For our internal benchmarks of Liferay Portal, we used Microsoft's Web Application Stress Tool (WAST). The primary goal of the load tests was to determine the page load time of a 3400+ Sempron running Liferay under varying amounts of load. The Sempron was chosen to represent a budget server, to serve as a lower threshold of expected performance (more robust servers should deliver greater performance).
 
These are the exact specifications of the test components:
 
Server:

AMD Sempron 3400+, 2 GB RAM running Liferay Portal Professional 4.0.0 (Bundled with Tomcat for JDK 5.0) with the following modifications:
 
  1. The maximum number of allowable threads was set to 20,000.
  2. The maximum size of the JVM heap was set to 1280.
Client Machines:

(6) AMD 3400+ Sempron(s) with 2 GB RAM running Microsoft Web Application Stress Tool
 

Understanding the Test

Our tests dealt simply with threads from the client machines making requests to the server. In the absence of a true high volume of concurrent users, or of user emulation that accurately includes think time, threadwise performance can be multiplied (by a conservative or aggressive factor) to extrapolate an estimate of how many users can be handled by the server with the given hardware profile. The threadwise performance of the server is an easily comparable metric across test results.


Metrics

The primary metric WAST generates is Total Time until Last Byte is received (TTLB), commonly understood as page load time. This is an appropriate metric for a web-based application such as a portal, and is the determining factor of a user’s psychological perception of a site's performance.
 
The secondary metric is requests per second. This metric allows one to determine the server’s peak point of operating efficiency. The server should never reach a point where there is a sharp drop in the number of requests per second it can handle.

 
Results

Liferay Portal supports up to 9,000 concurrent page requests with a page load time of 6 seconds on a 3400+ Sempron server. Even at 18,000 concurrent page requests, page load time only increased by 0.552s. A conservative user multiplier of 5 would yield 90,000 concurrent users with a page load time of about 6.6 seconds and little or no degradation in operating efficiency.

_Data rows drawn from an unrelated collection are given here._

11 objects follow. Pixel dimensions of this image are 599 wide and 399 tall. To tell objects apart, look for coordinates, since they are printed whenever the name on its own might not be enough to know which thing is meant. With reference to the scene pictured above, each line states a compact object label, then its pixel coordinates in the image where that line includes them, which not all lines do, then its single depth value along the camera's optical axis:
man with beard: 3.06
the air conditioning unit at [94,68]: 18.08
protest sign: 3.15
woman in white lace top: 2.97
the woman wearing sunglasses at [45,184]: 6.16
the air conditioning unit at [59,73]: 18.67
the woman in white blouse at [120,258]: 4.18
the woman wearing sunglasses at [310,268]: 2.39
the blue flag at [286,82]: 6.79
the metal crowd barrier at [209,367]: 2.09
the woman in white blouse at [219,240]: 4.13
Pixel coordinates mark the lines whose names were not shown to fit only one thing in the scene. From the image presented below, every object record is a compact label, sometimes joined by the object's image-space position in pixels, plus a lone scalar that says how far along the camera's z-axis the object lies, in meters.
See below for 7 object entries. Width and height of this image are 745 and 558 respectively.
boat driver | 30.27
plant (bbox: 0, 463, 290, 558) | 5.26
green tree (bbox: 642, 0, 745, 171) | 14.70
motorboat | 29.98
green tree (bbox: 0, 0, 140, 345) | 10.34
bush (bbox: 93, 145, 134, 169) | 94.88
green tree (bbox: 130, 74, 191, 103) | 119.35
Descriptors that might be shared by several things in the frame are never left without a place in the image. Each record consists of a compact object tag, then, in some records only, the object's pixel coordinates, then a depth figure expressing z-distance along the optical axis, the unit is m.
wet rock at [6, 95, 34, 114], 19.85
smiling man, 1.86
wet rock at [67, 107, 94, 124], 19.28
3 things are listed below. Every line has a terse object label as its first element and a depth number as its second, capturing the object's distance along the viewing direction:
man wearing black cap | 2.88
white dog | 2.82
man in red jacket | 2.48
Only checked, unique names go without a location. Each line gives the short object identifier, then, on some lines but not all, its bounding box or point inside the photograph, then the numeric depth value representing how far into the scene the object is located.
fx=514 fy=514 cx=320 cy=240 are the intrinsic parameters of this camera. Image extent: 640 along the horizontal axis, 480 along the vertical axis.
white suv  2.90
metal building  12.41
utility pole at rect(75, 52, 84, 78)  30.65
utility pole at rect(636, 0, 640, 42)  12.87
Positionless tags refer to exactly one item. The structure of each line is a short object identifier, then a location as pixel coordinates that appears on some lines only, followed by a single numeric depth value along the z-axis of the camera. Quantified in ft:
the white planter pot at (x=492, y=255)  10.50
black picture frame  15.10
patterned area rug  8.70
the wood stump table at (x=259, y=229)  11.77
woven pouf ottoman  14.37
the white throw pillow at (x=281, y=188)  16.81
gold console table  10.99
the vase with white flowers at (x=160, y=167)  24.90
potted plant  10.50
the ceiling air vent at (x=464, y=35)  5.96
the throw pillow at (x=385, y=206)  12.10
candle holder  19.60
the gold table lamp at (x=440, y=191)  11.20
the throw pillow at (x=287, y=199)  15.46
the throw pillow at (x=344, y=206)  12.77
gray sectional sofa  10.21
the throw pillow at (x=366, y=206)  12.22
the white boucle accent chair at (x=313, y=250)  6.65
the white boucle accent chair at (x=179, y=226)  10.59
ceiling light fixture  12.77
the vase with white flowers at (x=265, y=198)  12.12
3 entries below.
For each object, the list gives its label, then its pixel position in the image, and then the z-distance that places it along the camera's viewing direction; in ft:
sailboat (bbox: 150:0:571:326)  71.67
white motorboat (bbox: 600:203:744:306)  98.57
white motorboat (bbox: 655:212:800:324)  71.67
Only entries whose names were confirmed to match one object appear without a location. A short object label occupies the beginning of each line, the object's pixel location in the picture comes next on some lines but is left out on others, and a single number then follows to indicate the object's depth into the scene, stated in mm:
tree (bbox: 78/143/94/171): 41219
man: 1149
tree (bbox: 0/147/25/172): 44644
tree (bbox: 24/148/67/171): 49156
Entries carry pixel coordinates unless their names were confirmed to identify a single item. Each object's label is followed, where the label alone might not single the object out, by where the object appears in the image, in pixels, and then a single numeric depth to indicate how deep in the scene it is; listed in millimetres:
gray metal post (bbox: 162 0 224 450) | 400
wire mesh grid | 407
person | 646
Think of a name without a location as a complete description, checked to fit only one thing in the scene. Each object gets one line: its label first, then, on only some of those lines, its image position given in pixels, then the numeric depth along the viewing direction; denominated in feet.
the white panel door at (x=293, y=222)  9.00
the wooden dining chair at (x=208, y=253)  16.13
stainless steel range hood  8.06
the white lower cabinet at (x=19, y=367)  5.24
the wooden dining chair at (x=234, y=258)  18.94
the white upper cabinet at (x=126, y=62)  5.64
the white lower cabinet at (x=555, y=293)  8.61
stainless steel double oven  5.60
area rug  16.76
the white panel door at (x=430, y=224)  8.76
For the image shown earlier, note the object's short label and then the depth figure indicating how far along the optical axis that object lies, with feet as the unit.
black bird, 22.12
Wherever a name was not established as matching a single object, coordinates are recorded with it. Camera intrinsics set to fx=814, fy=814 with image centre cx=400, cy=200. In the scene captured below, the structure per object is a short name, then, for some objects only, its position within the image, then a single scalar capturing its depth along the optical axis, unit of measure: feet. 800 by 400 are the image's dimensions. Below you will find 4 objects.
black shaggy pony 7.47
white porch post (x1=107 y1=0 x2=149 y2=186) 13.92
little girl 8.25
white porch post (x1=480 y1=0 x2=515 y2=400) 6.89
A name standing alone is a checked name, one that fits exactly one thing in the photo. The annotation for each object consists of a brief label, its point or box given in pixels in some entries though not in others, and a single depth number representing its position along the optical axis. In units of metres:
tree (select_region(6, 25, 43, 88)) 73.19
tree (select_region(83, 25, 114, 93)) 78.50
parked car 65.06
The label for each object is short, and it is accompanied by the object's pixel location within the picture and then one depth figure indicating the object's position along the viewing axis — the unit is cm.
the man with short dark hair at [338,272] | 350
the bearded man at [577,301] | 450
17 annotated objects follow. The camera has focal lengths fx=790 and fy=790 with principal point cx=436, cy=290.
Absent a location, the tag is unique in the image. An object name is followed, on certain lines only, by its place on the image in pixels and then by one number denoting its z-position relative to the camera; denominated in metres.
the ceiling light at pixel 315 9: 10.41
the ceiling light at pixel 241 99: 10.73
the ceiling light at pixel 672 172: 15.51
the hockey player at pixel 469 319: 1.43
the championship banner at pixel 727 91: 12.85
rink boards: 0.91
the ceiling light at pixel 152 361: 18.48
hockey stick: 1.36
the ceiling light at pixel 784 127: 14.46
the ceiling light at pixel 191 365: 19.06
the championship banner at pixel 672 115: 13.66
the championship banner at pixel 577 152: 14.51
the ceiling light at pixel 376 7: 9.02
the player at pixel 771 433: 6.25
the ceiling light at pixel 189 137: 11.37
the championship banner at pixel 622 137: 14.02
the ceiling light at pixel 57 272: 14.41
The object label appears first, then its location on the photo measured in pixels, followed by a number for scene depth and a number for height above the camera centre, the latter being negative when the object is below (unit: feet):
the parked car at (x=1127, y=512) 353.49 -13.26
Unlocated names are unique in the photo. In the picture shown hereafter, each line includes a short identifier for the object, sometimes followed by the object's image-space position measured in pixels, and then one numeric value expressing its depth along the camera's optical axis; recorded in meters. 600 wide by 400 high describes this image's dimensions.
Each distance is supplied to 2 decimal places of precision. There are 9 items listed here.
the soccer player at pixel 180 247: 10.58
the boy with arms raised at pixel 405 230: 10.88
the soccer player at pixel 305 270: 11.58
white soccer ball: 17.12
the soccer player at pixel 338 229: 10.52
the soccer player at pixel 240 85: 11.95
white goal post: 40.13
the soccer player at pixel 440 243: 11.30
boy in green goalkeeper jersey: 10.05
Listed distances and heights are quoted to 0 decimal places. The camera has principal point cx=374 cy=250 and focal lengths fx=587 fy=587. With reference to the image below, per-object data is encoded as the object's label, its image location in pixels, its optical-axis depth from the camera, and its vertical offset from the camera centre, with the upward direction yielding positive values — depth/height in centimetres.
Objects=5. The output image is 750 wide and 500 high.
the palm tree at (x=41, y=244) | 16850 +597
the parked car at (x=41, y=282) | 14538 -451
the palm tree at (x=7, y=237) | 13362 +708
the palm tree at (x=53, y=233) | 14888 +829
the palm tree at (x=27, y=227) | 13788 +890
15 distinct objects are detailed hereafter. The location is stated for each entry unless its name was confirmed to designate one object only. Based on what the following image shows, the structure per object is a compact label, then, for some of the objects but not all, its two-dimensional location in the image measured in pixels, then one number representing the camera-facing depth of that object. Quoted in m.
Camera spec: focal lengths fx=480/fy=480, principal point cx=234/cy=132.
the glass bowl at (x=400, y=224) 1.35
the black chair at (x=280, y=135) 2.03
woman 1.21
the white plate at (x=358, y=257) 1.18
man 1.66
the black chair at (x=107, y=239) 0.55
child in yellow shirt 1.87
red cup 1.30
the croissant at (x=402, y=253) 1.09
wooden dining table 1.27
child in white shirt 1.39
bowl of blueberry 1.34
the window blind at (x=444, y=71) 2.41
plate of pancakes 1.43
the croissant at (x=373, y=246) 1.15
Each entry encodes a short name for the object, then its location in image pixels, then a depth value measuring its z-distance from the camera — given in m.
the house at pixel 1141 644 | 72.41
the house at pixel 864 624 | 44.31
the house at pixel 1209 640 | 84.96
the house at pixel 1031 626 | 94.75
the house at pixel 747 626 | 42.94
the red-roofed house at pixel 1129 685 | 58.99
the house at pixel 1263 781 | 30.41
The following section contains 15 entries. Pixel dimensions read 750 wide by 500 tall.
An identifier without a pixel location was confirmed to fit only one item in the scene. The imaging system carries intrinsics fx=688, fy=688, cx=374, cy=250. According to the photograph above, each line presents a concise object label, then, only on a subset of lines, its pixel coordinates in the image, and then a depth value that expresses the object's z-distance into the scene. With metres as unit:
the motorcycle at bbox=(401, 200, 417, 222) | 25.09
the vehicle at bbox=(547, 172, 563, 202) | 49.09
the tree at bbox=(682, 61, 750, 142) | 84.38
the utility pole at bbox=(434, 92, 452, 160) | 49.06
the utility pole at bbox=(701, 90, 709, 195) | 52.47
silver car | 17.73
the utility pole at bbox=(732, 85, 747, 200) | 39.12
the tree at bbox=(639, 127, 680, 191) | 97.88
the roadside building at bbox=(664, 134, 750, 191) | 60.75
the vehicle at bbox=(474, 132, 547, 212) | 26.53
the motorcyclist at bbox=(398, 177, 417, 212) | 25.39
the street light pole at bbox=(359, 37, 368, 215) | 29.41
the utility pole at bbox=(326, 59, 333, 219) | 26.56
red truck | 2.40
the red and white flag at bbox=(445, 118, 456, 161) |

A more aggressive multiplier of 15 would yield an estimate of 135,000 concurrent users.




Notes on Testing Methodology


Additional client machines were added to create additional load as each previous client's processor usage of a client machine approached 90%. Above this threshold, clients begin to incorrectly simulate load. In the chart above, additional clients were added every 3000 threads, which was the point at which the 90% threshold was met.